On that date, they began to march from Panchimalco with its Indians neighbors. The women in their multi-colored suits and the white handkerchief on their heads, and Mr. Rosendo and his daughter wore their best clothes; the one with trousers cinched at the waist with a red silk girdle and covering her head with a wide-brimmed black hat. His daughter with her net dress, her comb, and her silk scarf towards the figure of an authentic Spaniard.

They had already climbed with difficulty those of the guitarron, the tun, the tepunaguaxtle, and the dancers of the Cujtaucujomet with their traditional jaws of deer because the dance is the reminiscence of their older generations. The Spanish songs, and the sweetness of Valencia, the sounds of Madrid also made the audience happy.

Midnight arrived between drinks of chicha and chocolate. When at the sound of the first bell of midnight in the legendary church of Panchimalco. They observed the road up the hill, making their unexpected entry to a mysterious character whose horse was black at night, like his suit and hat. From the hooves of his steed came red, blue, and greenish flares; you could feel a unique atmosphere impregnated with the smell of burning burnt and sulfur. The same demon had come down from the hill!!!

The Black Knight dismounted his steed, and at the time, the first bell of twelve o’clock sounded, he saluted Maria de la Paz and disappeared with her as if by magic. They said that a strong wind shook the orange groves and felt a penetrating smell of burning burnt and sulfur! The word spread like wildfire that the devil himself had come down from that hill to attend the orange harvest party.

Then it began from mouth to mouth that at nightfall or when the day was darkening, the demon began to haunt The Plains of Renderos! The one who came down from El Cholul Hill to talk with the beautiful Valencian Mr. Rosendo’s daughter, the rumors reached the Panchimalco’s priest, who neither slow nor lazy called Mr. Rosendo and without saying anything to Maria de la Paz. They went out in procession on Thursday.
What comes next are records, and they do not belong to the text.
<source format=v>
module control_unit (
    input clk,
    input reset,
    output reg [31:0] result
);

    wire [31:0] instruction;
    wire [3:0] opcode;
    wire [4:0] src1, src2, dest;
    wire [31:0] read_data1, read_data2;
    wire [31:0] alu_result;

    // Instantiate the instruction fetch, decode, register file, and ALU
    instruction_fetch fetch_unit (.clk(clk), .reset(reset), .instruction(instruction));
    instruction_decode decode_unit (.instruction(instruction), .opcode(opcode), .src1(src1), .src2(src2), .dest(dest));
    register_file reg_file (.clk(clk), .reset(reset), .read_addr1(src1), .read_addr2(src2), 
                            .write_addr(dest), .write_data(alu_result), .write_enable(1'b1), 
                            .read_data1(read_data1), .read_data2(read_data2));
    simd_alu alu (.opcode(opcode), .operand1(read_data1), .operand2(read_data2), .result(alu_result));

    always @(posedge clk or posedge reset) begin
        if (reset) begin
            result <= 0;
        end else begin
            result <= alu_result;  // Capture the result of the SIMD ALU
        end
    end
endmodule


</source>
On a Friday morning, the natives of Panchimalco talked with the Spanish servants and devised a plan; they would sow a large trunk of conacaste at the foot of the window and prepare thick chains to tie the same demon with them. Effectively at the first bell of the twelve o’clock at night, the Spaniards and Indians crouched by the window of Maria de la Paz to catch the mysterious knight. The priest raised his hand to sprinkle holy water, but the water did not do anything to him!
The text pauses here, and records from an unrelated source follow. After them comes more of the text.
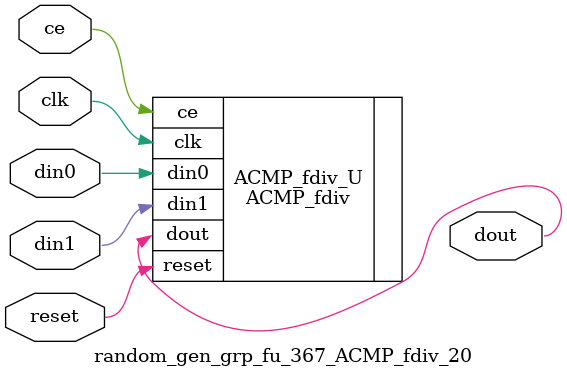
<source format=v>

`timescale 1 ns / 1 ps
module random_gen_grp_fu_367_ACMP_fdiv_20(
    clk,
    reset,
    ce,
    din0,
    din1,
    dout);

parameter ID = 32'd1;
parameter NUM_STAGE = 32'd1;
parameter din0_WIDTH = 32'd1;
parameter din1_WIDTH = 32'd1;
parameter dout_WIDTH = 32'd1;
input clk;
input reset;
input ce;
input[din0_WIDTH - 1:0] din0;
input[din1_WIDTH - 1:0] din1;
output[dout_WIDTH - 1:0] dout;



ACMP_fdiv #(
.ID( ID ),
.NUM_STAGE( 12 ),
.din0_WIDTH( din0_WIDTH ),
.din1_WIDTH( din1_WIDTH ),
.dout_WIDTH( dout_WIDTH ))
ACMP_fdiv_U(
    .clk( clk ),
    .reset( reset ),
    .ce( ce ),
    .din0( din0 ),
    .din1( din1 ),
    .dout( dout ));

endmodule

</source>
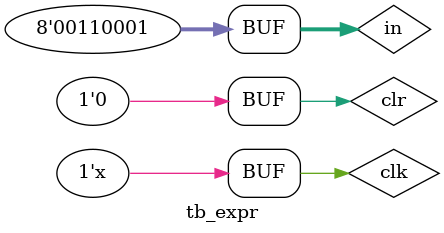
<source format=v>
`timescale 1ns / 1ps


module tb_expr;

    // Inputs
    reg        clk;
    reg        clr;
    reg  [7:0] in;
    // Outputs
    wire       out;
    wire [2:0] s;
    // Instantiate the Unit Under Test (UUT)
    expr uut (
        .clk(clk),
        .clr(clr),
        .in (in),
        .out(out),
        .s  (s)
    );

    initial begin
        // Initialize Inputs
        clk = 0;
        in = "1";
        #10 in = "+";
        #10 in = "3";
        #10 in = "*";
        #10 in = "*";
        #10 in = "0";
        #10 clr = 1;
        #10 clr = 0;
        #10 in = "1";


    end

    always #5 clk = ~clk;
endmodule


</source>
The servants and natives held the trunk to the same devil that in the fight threw at whatever servant tried to hold him. In his fight, this achievement escaped, and he rode his steed, throwing flames from helmets fleeing at full speed towards El Cholul Hill with such bad luck that he crashed with it, splitting the rock in two! With the impact, he left a gap and fell into the abyss steed, and rider. They said that in those moments, there was a strong earthquake and a tremendous storm. The boulders collided, the orange trees were shaken, and the fruits were thrown on the ground. It rolled down the sloped rocks that buried the entire town of Panchimalco.

When the sun finally sunrise and the calm returned. They observed a hole in the hill that followed as a faithful witness of what happened that night! Nothing remained standing only the bell tower of the church of Panchimalco that today continues in the same place as in those stormy times.

They also say that every afternoon along the path that leads from Panchimalco to The Plains of Renderos, the Valencian Maria de la Paz walks praying.

She arrives at the temple, seats briefly in the belfry before vanishing, spilling abundant tears that roll down the slopes. Little by little, the Earth consumes and joins them at the bottom of a bedrock. In the end, they form a headwater that cascades out from behind, the cemetery of Panchimalco.

Some people believe that this waterfall is still there from those convulsive times that the same surviving bell tower real of that earthquake and storm of the time and the fantasy of the legend. However, nowadays, you can just appreciate a fantastic view of that place called Devil’s door (figure 1) as a memory of that fight with the devil.

Figure 1. Devils door. ¹

Inspired by El Salvador Región Mágical’s version.